Em um destes episódios, segundo a denúncia, o delegado de polícia Marcos Cipriano intermediou um encontro entre Ronnie Lessa e a delegada Adriana Belém e seu braço-direito, o inspetor Jorge Luiz Camillo. A reunião resultou em um acordo que viabilizou a retirada em caminhões de quase oitenta máquinas caça-níquel apreendidas em casa de apostas. O pagamento foi providenciado por Rogério de Andrade.
Também foi denunciado o policial civil aposentado Amaury Lopes Junior, elo do grupo com diversas delegacias. O inspetor de polícia Vinícius de Lima Gomez foi apontado como receptor de propinas, agindo em favor de integrantes do alto escalão da PCERJ.
A parceria entre Rogério de Andrade e Ronnie Lessa é apontada nas denúncias como antiga, havendo elementos de prova de sua existência ao menos desde 2009, quando Ronnie perdeu uma perna em atentado à bomba que explodiu seu carro. Ele já atuava como segurança do contraventor. Em 2018, ano da morte de Marielle Franco e Anderson Gomes, os dois denunciados se reaproximaram e abriram uma casa de apostas no Quebra-Mar, na Barra da Tijuca. Segundo os investigadores, elementos indicavam a previsão de inauguração de outras casas na Zona Oeste do Rio de Janeiro.

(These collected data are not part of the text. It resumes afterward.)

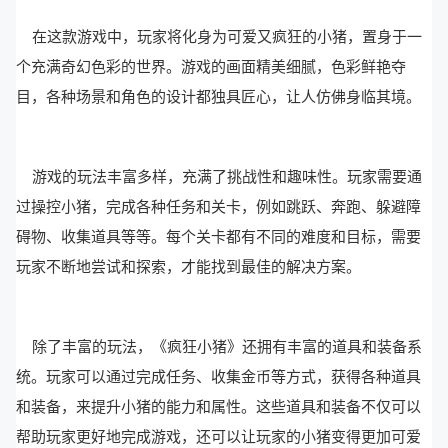
在这款游戏中，玩家将化身为可爱又疯狂的小猪，置身于一
个充满奇幻色彩的世界。游戏的画面精美细腻，色彩鲜艳夺
目，各种场景和角色的设计都独具匠心，让人仿佛身临其境。
游戏的玩法丰富多样，充满了挑战性和趣味性。玩家需要通
过操控小猪，完成各种任务和关卡，例如跳跃、奔跑、躲避障
碍物、收集道具等等。每个关卡都有不同的难度和目标，需要
玩家不断地尝试和探索，才能找到最佳的解决方案。
除了丰富的玩法，《疯狂小猪》还拥有丰富的道具和装备系
统。玩家可以通过完成任务、收集金币等方式，获得各种道具
和装备，来提升小猪的能力和属性。这些道具和装备不仅可以
帮助玩家更好地完成游戏，还可以让玩家的小猪变得更加可爱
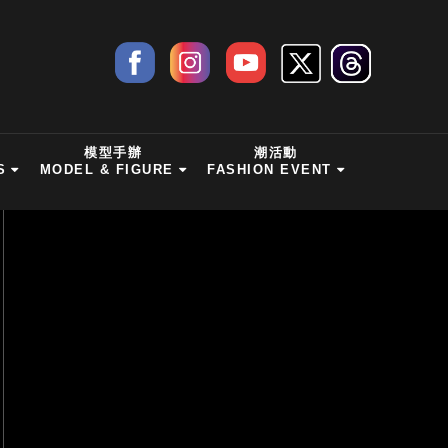
模型手辦
潮活動
S
MODEL & FIGURE
FASHION EVENT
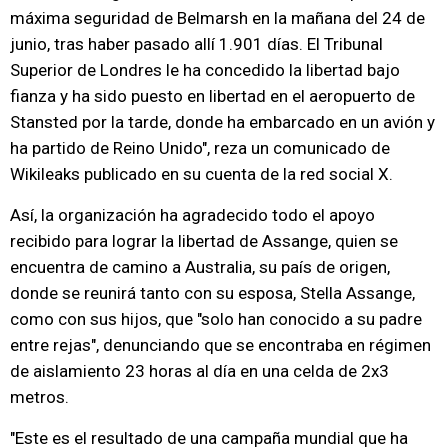
máxima seguridad de Belmarsh en la mañana del 24 de
junio, tras haber pasado allí 1.901 días. El Tribunal
Superior de Londres le ha concedido la libertad bajo
fianza y ha sido puesto en libertad en el aeropuerto de
Stansted por la tarde, donde ha embarcado en un avión y
ha partido de Reino Unido", reza un comunicado de
Wikileaks publicado en su cuenta de la red social X.
Así, la organización ha agradecido todo el apoyo
recibido para lograr la libertad de Assange, quien se
encuentra de camino a Australia, su país de origen,
donde se reunirá tanto con su esposa, Stella Assange,
como con sus hijos, que "solo han conocido a su padre
entre rejas", denunciando que se encontraba en régimen
de aislamiento 23 horas al día en una celda de 2x3
metros.
"Este es el resultado de una campaña mundial que ha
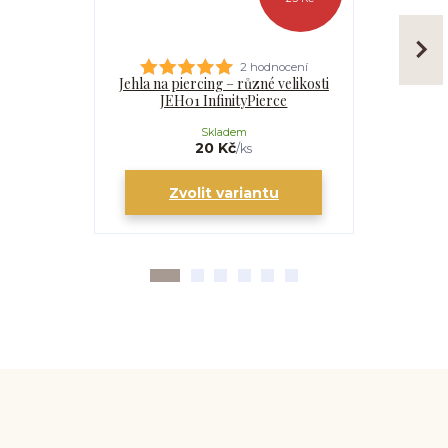
2 hodnocení
Jehla na piercing – různé velikosti
Kanyla
JEH01 InfinityPierce
I
Skladem
20 Kč
/
ks
Zvolit variantu
Zv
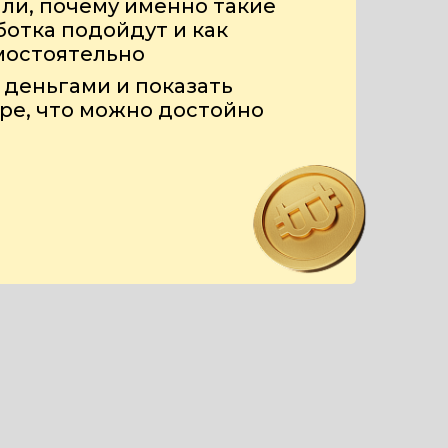
али, почему именно такие
ботка подойдут и как
мостоятельно
 деньгами и показать
ре, что можно достойно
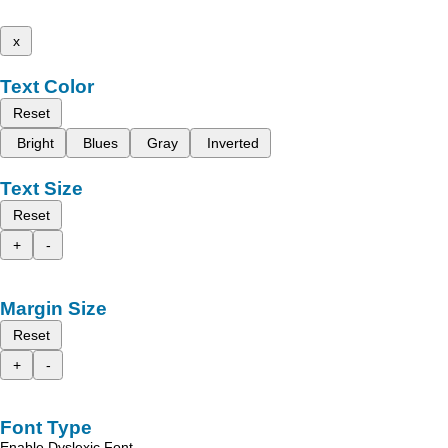
x
Text Color
Reset
Bright
Blues
Gray
Inverted
Text Size
Reset
+
-
Margin Size
Reset
+
-
Font Type
Enable Dyslexic Font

O bingo financiado por Rogério de Andrade e administrado por Ronnie Lessa, Gustavo de Andrade e outros comparsas foi fechado pela Polícia Militar no dia de sua inauguração. No entanto, as máquinas apreendidas foram liberadas e a casa foi reaberta após atos de corrupção com policiais civis e militares.
Rogério disputa espólio de Castor de Andrade
Rogério de Andrade é sobrinho de Castor de Andrade, que dominava o jogo do bicho entre as décadas de 1970 e 1980. A partir da morte do patrono, em 1997, Rogério e o genro de Castor, Fernando Iggnácio, disputavam o espólio do patriarca na Zona Oeste do Rio. Fernando Iggnácio foi assassinado em novembro de 2020 e a Justiça chegou a mandar prender Rogério, que é patrono da escola de samba Mocidade Independente de Padre Miguel. O contraventor no entanto, está foragido da Justiça.
A defesa de Rogério de Andrade afirma que a operação não deixou demonstrado a necessidade da prisão cautelar. "Se mostra claramente uma afronta ao STF que acaba de conceder o trancamento de uma ação penal contra ele. Isso vem ocorrendo desde juízes como o De Sanctis, Marcelo Bretas e Sérgio Moro, que tentam burlar as decisões do STF", afirma o advogado Ary Bergher.
Em nota, a Polícia Civil informou que os delegados alvos da operação não têm cargos na Polícia Civil atualmente. "Adriana Belém está afastada de licença e Cipriano trabalhando em outra instituição. A Corregedoria solicitará acesso às investigações para dar andamento aos processos administrativos necessários", diz o texto.